# WEATHER



## H2H1 (Jan 9, 2008)

HEY NASH, ROD AND KEN and everyone caught up in this storm how are ya'll doing? I hope you only got the rain and no damage. keep us informed on how you are holding up. And Nash don't forget your neighbor ( in Georgia) 
	

	
	
		
		

		
			





 when you hit it big in Hollywood.Who know you might just be the next Jeff Foxworthy.BTW, Jeff bought 1000 acres about 30 miles from me so he could have a place to go hunting on. now this land wasn't cheap at $10,000 per acres = 10mil. just drove the price of land up even more.


----------



## DL Rupper (Jan 9, 2008)

Re: WEATHER

Everyone OK?


----------



## PattieAM (Jan 9, 2008)

Re: WEATHER

Monday and Tuesday were in the 70's here in Maryland, and I mowed the shaggy part of the lawn.  At present it's 62 and breezy.  Can't complain as it's lowering my utility bills.  By Monday however we might see some snow showers.


----------



## Grandview Trailer Sa (Jan 9, 2008)

Re: WEATHER

We are fine here, just a little rain last night.  Sunshine now, with temps. in mid to upper 50's.  Cooling off this weekend, maybe wintry mix on Sunday.


----------



## brodavid (Jan 9, 2008)

Re: WEATHER

Partly cloudy and 76, getting my 730 Tan,
been out walking and getting my daughter and dog out outside while we can, storm blew past us with just a few showers


----------



## DL Rupper (Jan 9, 2008)

Re: WEATHER

We went to St Marks Nat'l Wildlife Refuge today.  Boy what a surprise.  All the lakes and ponds were pretty much empty.  Just a few birds and 5 alligators.  Must be drought.  7 years ago we saw hundreds of birds and lots of alligators.  I guess the Northeast part of the Florida panhandle needs more rain.


----------



## C Nash (Jan 9, 2008)

Re: WEATHER

No damage here just lighting and rain. They are predicting another round through here tomorrow. 
Hollis, I can understand all Foxworths talk cause most of my language and spelling is just like his but he found a way to make a fortune with it. :laugh:  Also can understand all jerry Clower jokes cause have been there and done that.  It was really bad when we had to buy that tv antenna and had no tv but didn't want the neighbors to know. just as bad now that I had to remove the antenna so all will think I got cable. Anyone got a good used dish I could set in the yard. Now that would impress the neighbors but wait no one can see me in these wood anyway.  Oh well guess I better go back to the nothing post area :laugh:


----------



## Guest (Jan 9, 2008)

Re: WEATHER

well as Nash,, we got alot of rain a bunch of wind and alot of lighting ,, but all is good ,, Hollis $10,000 an acre ,, man that is cheap ,, when i bought my place it was around $18,000 an acre ,, and the last i heard it is up to $20,000 ,, as of last year    
and that was 12 years ago


----------



## C Nash (Jan 9, 2008)

Re: WEATHER

Wow, and we thought daddy was crazy for paying 100 bucks for this 45 acre here in Alabama but that was in the 30s :laugh:


----------



## TexasClodhopper (Jan 10, 2008)

Re: WEATHER



And I'm crying about $3000 an acre. I better start buying up more land just to get ready for you guys! 

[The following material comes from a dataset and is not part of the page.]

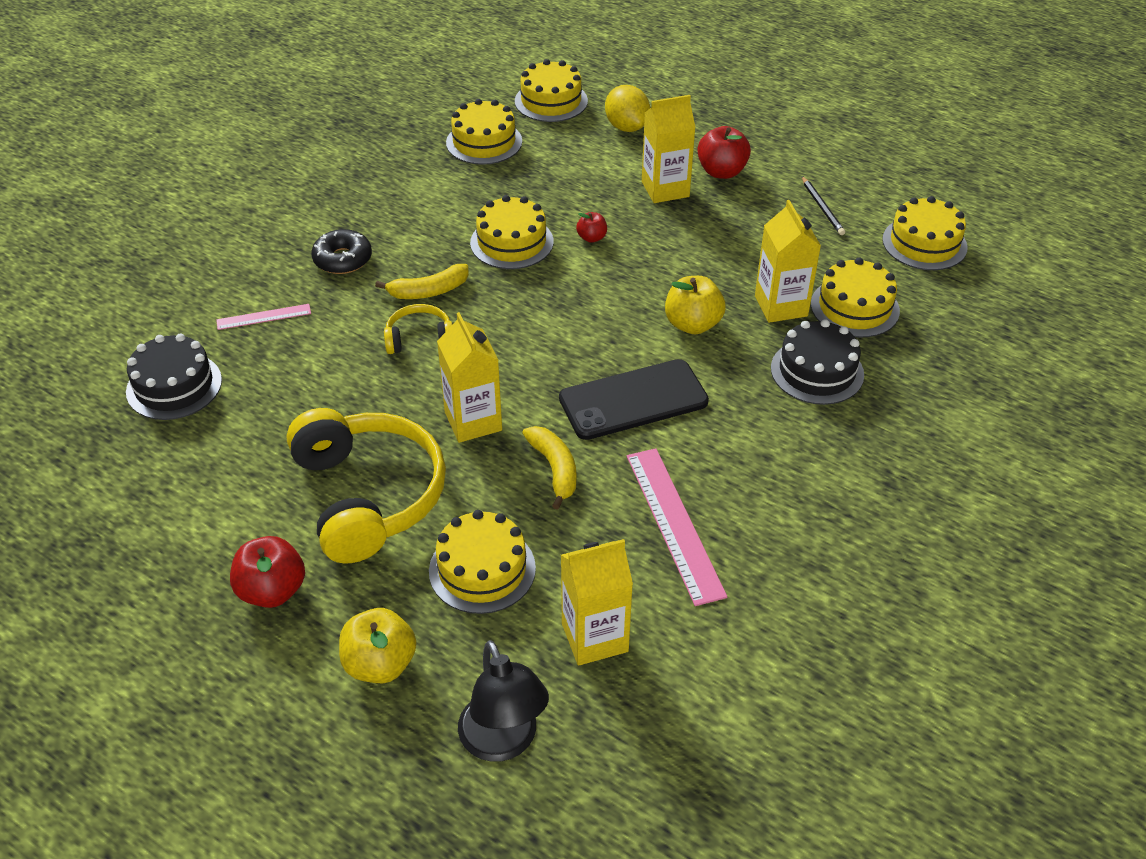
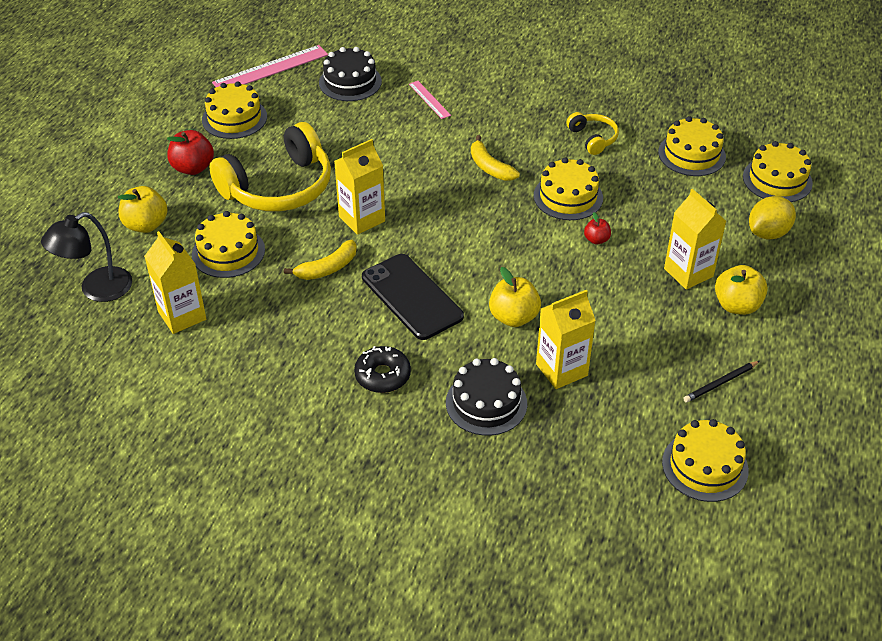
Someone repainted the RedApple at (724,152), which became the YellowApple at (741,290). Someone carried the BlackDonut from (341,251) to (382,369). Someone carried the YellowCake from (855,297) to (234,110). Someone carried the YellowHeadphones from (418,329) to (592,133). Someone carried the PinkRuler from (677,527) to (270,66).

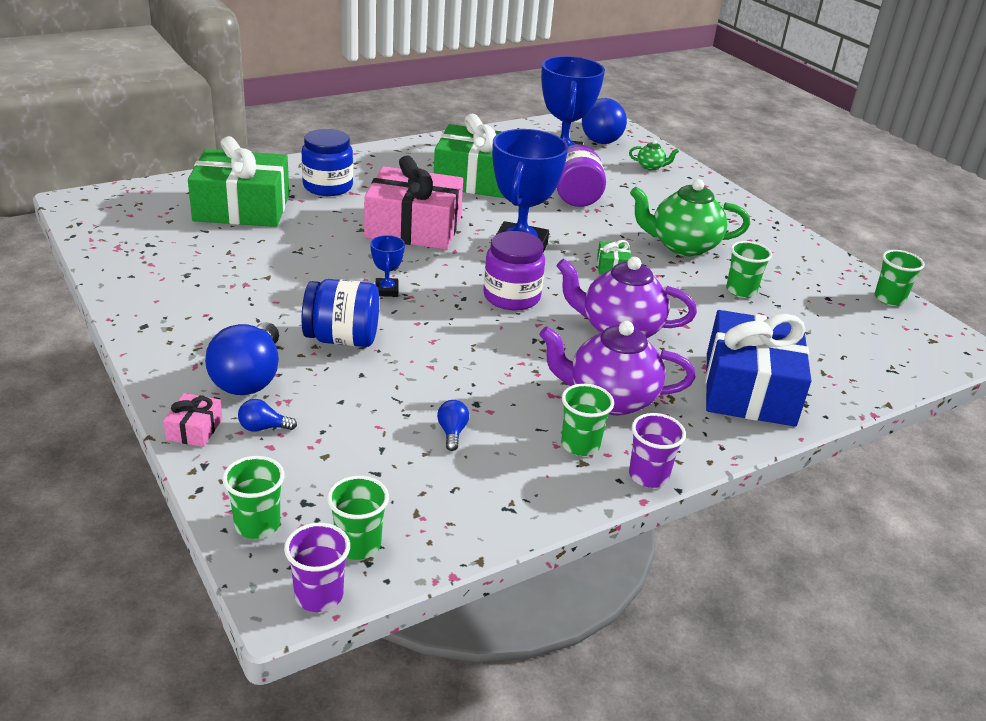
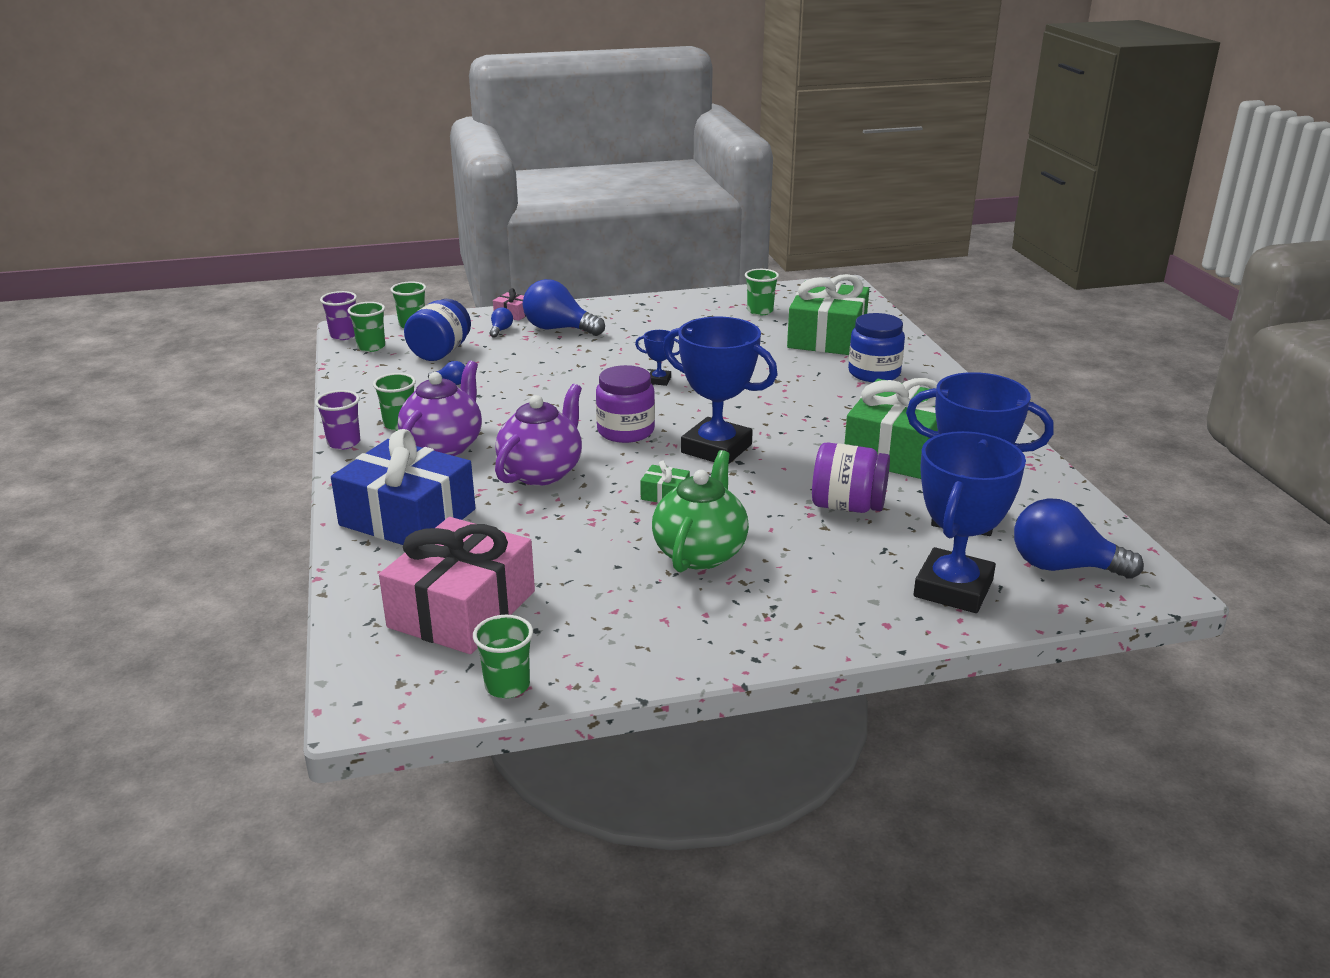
Someone swapped the GreenTeapot at (654,155) for the BlueTrophy at (970,522). Someone carried the PinkGift from (413,203) to (457,585). Someone carried the GreenCup from (749,269) to (762,292). Someone carried the BlueJar from (340,313) to (437,330).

I just sold our family farm in South Texas for $1,230 / acre (less than 200 acres.) The county appraises it around $850 / acre for taxes.


----------



## DL Rupper (Jan 10, 2008)

Re: WEATHER

Looks like bad storms coming Alabama, Tennessee, Mississippi, and Georgia's way again.  DUCK.


----------



## brodavid (Jan 10, 2008)

Re: WEATHER

Just be careful and God Go With You, looks rough in your areas,

ms jackie


----------



## Guest (Jan 10, 2008)

Re: WEATHER

Well as for me here in TN we missed most of it ,,(in my part anyway) ,, but gonna get some BIG rain later tonight ,, which is ok ,, we need the rain ,, Knoxville got hit all day ,,, but i seen on the WC Alabama is getting slammed ,, and i know that is why Nash ain't on here now ,, but thank u for all the concerns ,, this is a really good rv forum and rv family    :approve:  :approve:  :approve:


----------



## H2H1 (Jan 10, 2008)

Re: WEATHER

*well here in Georgia we are under a tornada what an it's 70 degrees at 9:15. temp is very high for this time of the year, will keep everyone posted.*


----------



## Guest (Jan 10, 2008)

Re: WEATHER

Hey Hollis be safe and get to a safe place ,, and by all means save the rv .. JK keep u and u'r family safe ,, that is the first priority    :approve:  :approve:  :approve:


----------



## H2H1 (Jan 11, 2008)

Re: WEATHER

Well we had some bad weather last night. the wind was up to 35 mph gusting to 50 mph. lots of rain and we need that and not complaining. but the lighting and high wind we don't need. this morning when I got at 0500 to go to work I counldn't see that well still dark . I will do an inspection when I get home today. but seems all is ok.


----------



## H2H1 (Jan 11, 2008)

Re: WEATHER



HEY Nash saw on the weather channel that your state had some bad storms yesterday and last nite. Sure hope you and your family are ok post back and keep up informed on how you doing. 

on another post you are heading out in the end on March well be careful looks like a lot of bad weather is in that area.


----------